Rumour has it they even forgo the steak and chips for sushi these days.
Clair Beale is editor of Campaign.
BEST IN SHOW: HARVEY NICHOLS
Clothes are sexy, right? Almost always much more so than the alternative. So it's no surprise that fashion house ads usually ooze pheromones.
Clothes retailers, though, often come at the whole business of advertising with all the hang-ups of any high-street store (driving footfall, maximising sales per square foot). M&S has recently got it right by remembering that its customers are real people looking for lovely clothes (rather than simply walking wallets) and, at the other end of the shopping spectrum, Harvey Nichols rules.

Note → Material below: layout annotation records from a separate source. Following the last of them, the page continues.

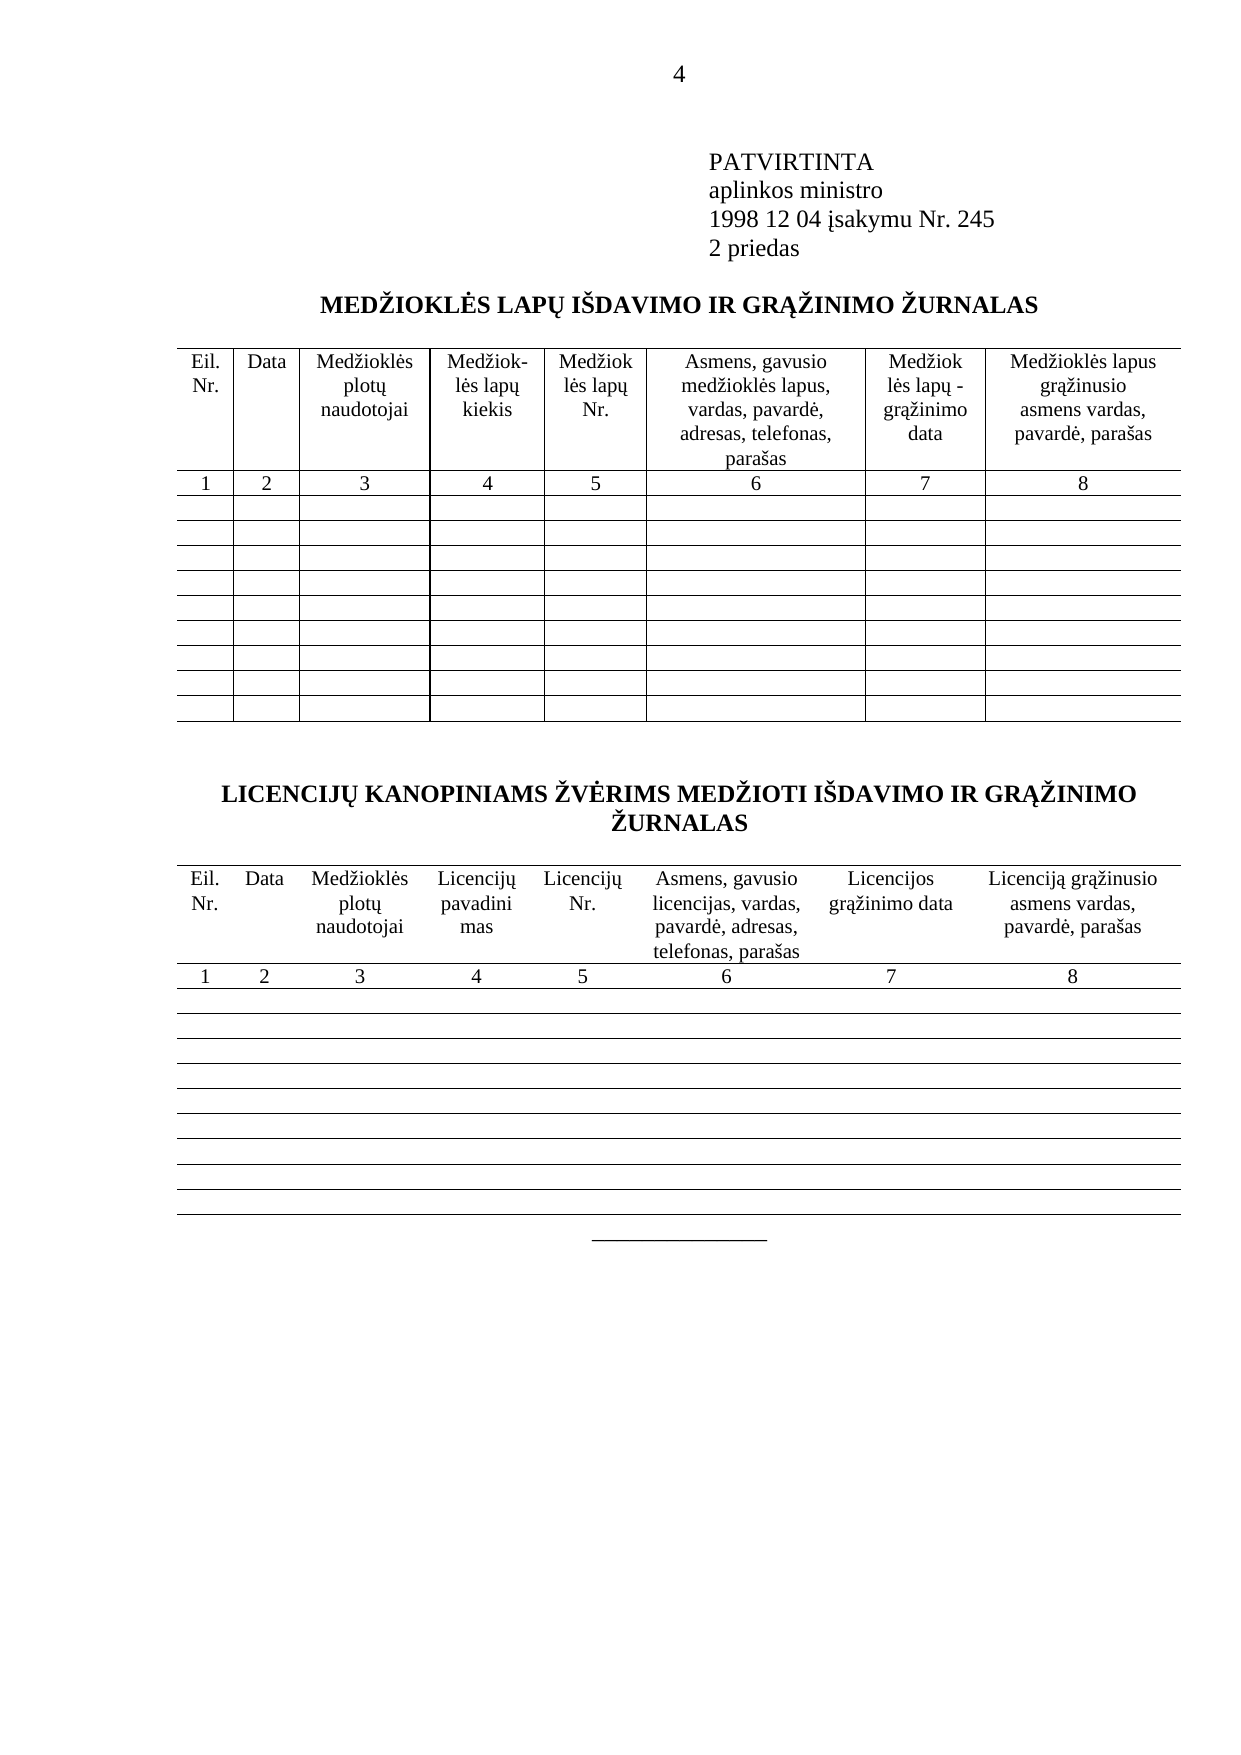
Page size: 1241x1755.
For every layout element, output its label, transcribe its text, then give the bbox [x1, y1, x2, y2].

table_cell [636, 1165, 817, 1188]
table_cell [636, 1114, 817, 1138]
table_cell [866, 546, 985, 570]
table_header Medžiok- lės lapų kiekis [431, 349, 544, 469]
text ______________ [177, 1215, 1181, 1243]
table_cell [177, 696, 233, 721]
table_cell [234, 596, 299, 620]
table_cell [647, 521, 865, 545]
table_cell [866, 646, 985, 670]
table_cell [636, 1139, 817, 1163]
table_cell [296, 1190, 423, 1214]
table_cell [177, 1014, 232, 1038]
table_cell [530, 1014, 636, 1038]
table_cell [233, 1014, 296, 1038]
table_cell [530, 1089, 636, 1113]
table_cell [177, 1064, 232, 1088]
table_cell [647, 671, 865, 695]
table_cell [636, 1089, 817, 1113]
table_cell [431, 546, 544, 570]
table_cell [866, 621, 985, 645]
table_cell [431, 696, 544, 721]
table_cell 5 [545, 471, 646, 494]
table_cell [424, 1039, 529, 1063]
table_cell [234, 646, 299, 670]
table_cell [431, 621, 544, 645]
table_cell [177, 1165, 232, 1188]
table_cell [530, 1064, 636, 1088]
table_cell [545, 696, 646, 721]
table_cell [296, 1139, 423, 1163]
table_cell [300, 596, 429, 620]
table_cell [530, 1039, 636, 1063]
table_cell [866, 596, 985, 620]
table_cell [234, 496, 299, 520]
table_header Licenciją grąžinusio asmens vardas, pavardė, parašas [964, 866, 1181, 963]
table_cell [233, 989, 296, 1013]
table_cell [177, 989, 232, 1013]
table_cell [177, 521, 233, 545]
table_cell [233, 1114, 296, 1138]
table_cell [431, 496, 544, 520]
table_cell [986, 496, 1181, 520]
text 1998 12 04 įsakymu Nr. 245 [177, 204, 1181, 233]
table_cell [964, 1064, 1181, 1088]
table_cell [818, 989, 964, 1013]
table_header Eil. Nr. [177, 349, 233, 469]
table_cell 4 [431, 471, 544, 494]
table_cell [545, 571, 646, 595]
table_cell [647, 621, 865, 645]
table_header Asmens, gavusio licencijas, vardas, pavardė, adresas, telefonas, parašas [636, 866, 817, 963]
table_cell [545, 521, 646, 545]
text PATVIRTINTA [177, 147, 1181, 176]
table_cell 1 [177, 964, 232, 988]
table_cell [431, 571, 544, 595]
table_cell [233, 1089, 296, 1113]
table_cell [177, 1089, 232, 1113]
table_cell [636, 1064, 817, 1088]
table_cell [234, 671, 299, 695]
table_cell [647, 646, 865, 670]
table_cell [986, 546, 1181, 570]
table_cell [545, 646, 646, 670]
table_cell 6 [647, 471, 865, 494]
table_cell [234, 546, 299, 570]
table_cell [545, 671, 646, 695]
table_cell [818, 1139, 964, 1163]
table_cell [177, 596, 233, 620]
table_cell [818, 1190, 964, 1214]
table_cell [647, 596, 865, 620]
text Licencijų kanopiniams žvėrims medžioti išdavimo ir grąžinimo žurnalas [177, 779, 1181, 837]
table_cell [866, 696, 985, 721]
table_cell [530, 1114, 636, 1138]
table_cell [233, 1190, 296, 1214]
table_cell [296, 1039, 423, 1063]
table_cell [986, 671, 1181, 695]
table_cell [177, 621, 233, 645]
table_cell [964, 1139, 1181, 1163]
table_header Licencijų pavadinimas [424, 866, 529, 963]
table_cell [177, 1114, 232, 1138]
table_cell [424, 1014, 529, 1038]
table_cell [431, 671, 544, 695]
table_cell [964, 1014, 1181, 1038]
table_cell [300, 646, 429, 670]
table_cell [647, 546, 865, 570]
table_header Asmens, gavusio medžioklės lapus, vardas, pavardė, adresas, telefonas, parašas [647, 349, 865, 469]
text aplinkos ministro [177, 176, 1181, 204]
table_header Medžioklės lapus grąžinusio asmens vardas, pavardė, parašas [986, 349, 1181, 469]
table_cell [431, 521, 544, 545]
table_cell [545, 621, 646, 645]
table_cell [818, 1039, 964, 1063]
table_cell [986, 571, 1181, 595]
table_cell [530, 1190, 636, 1214]
table_cell [866, 521, 985, 545]
table_cell [296, 1165, 423, 1188]
table_cell [431, 646, 544, 670]
table_cell [647, 496, 865, 520]
table_cell [177, 496, 233, 520]
table_cell [300, 496, 429, 520]
table_cell [530, 1165, 636, 1188]
table_header Licencijos grąžinimo data [818, 866, 964, 963]
table_cell [866, 571, 985, 595]
table_header Licencijų Nr. [530, 866, 636, 963]
table_cell [177, 646, 233, 670]
table_header Medžioklės plotų naudotojai [300, 349, 429, 469]
table_cell [818, 1014, 964, 1038]
table_cell [986, 621, 1181, 645]
table_cell [424, 1190, 529, 1214]
table_cell [647, 696, 865, 721]
table_cell [636, 1014, 817, 1038]
table_header Medžiok lės lapų - grąžinimo data [866, 349, 985, 469]
table_cell [964, 1039, 1181, 1063]
table_cell [177, 1190, 232, 1214]
table_cell [424, 1114, 529, 1138]
table_cell [530, 1139, 636, 1163]
table_cell [233, 1064, 296, 1088]
table_cell [964, 989, 1181, 1013]
table_cell [177, 1039, 232, 1063]
table_cell [300, 521, 429, 545]
table_cell 2 [233, 964, 296, 988]
table_cell [964, 1165, 1181, 1188]
table_cell [234, 621, 299, 645]
table_cell [986, 596, 1181, 620]
table_cell 3 [300, 471, 429, 494]
text 2 priedas [177, 233, 1181, 262]
table_cell [300, 571, 429, 595]
table_cell [866, 496, 985, 520]
table_header Data [233, 866, 296, 963]
table_cell [964, 1089, 1181, 1113]
text Medžioklės lapų išdavimo ir grąžinimo žurnalas [177, 291, 1181, 319]
table_cell [424, 1064, 529, 1088]
table_cell [233, 1165, 296, 1188]
table_cell [545, 546, 646, 570]
table_cell [545, 596, 646, 620]
table_cell 7 [866, 471, 985, 494]
table_cell [986, 521, 1181, 545]
table_cell 4 [424, 964, 529, 988]
table_cell [424, 1089, 529, 1113]
table_cell [177, 671, 233, 695]
table_cell [300, 546, 429, 570]
table_header Medžioklės lapų Nr. [545, 349, 646, 469]
table_cell [234, 696, 299, 721]
table_cell [964, 1190, 1181, 1214]
table_cell [177, 571, 233, 595]
table_cell [300, 621, 429, 645]
table_cell [233, 1139, 296, 1163]
table_cell [177, 1139, 232, 1163]
table_cell 2 [234, 471, 299, 494]
table_cell [636, 1039, 817, 1063]
table_cell [818, 1165, 964, 1188]
table_cell 8 [986, 471, 1181, 494]
table_cell [296, 1089, 423, 1113]
table_cell [424, 1139, 529, 1163]
table_cell 1 [177, 471, 233, 494]
table_header Medžioklės plotų naudotojai [296, 866, 423, 963]
table_cell [530, 989, 636, 1013]
table_cell [545, 496, 646, 520]
table_cell [300, 671, 429, 695]
table_cell [300, 696, 429, 721]
table_cell 3 [296, 964, 423, 988]
table_cell [424, 1165, 529, 1188]
table_cell 5 [530, 964, 636, 988]
table_cell [818, 1064, 964, 1088]
table_cell 8 [964, 964, 1181, 988]
table_cell [866, 671, 985, 695]
table_cell [818, 1089, 964, 1113]
table_cell [424, 989, 529, 1013]
table_cell 7 [818, 964, 964, 988]
table_cell [986, 646, 1181, 670]
table_cell [636, 1190, 817, 1214]
table_cell [296, 989, 423, 1013]
table_header Eil. Nr. [177, 866, 232, 963]
table_cell [986, 696, 1181, 721]
table_cell [964, 1114, 1181, 1138]
table_cell [647, 571, 865, 595]
table_cell [636, 989, 817, 1013]
table_cell [177, 546, 233, 570]
table_cell [818, 1114, 964, 1138]
table_cell 6 [636, 964, 817, 988]
table_header Data [234, 349, 299, 469]
table_cell [431, 596, 544, 620]
table_cell [233, 1039, 296, 1063]
table_cell [296, 1014, 423, 1038]
table_cell [296, 1064, 423, 1088]
table_cell [296, 1114, 423, 1138]
table_cell [234, 521, 299, 545]
table_cell [234, 571, 299, 595]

HN has got a great line going in erotic advertising. You may recall the Seven Deadly Sins campaign (lots of rucked-up dresses, post-orgasmic expressions and racy visual double entendres). HN and DDB, its agency, have got passion for fashion nailed.
So a new HN campaign is something to savour. The S&M undertones are still there and the visual metaphors are as rich as ever. So we have a sexy woman with a spike instead of a head approaching two louche guys with balloon heads. Or a woman with a lightbulb for a head, watched by moth-headed men. Geddit?
Photographer Dimitri Daniloff has crafted some beautiful visual stories, the powerful narrative disturbingly dark and unsettling. But they're wicked fun, too; this is fashion as fancy dress for sexual predators - and I want some.
The reality is that with high-street chains now delivering cheap fashion and the web offering cut-price designer gear, HN needs a personality that makes it every bit as desirable a brand as the ones it sells. The new campaign firmly positions Harvey Nichols as the temple of fashion.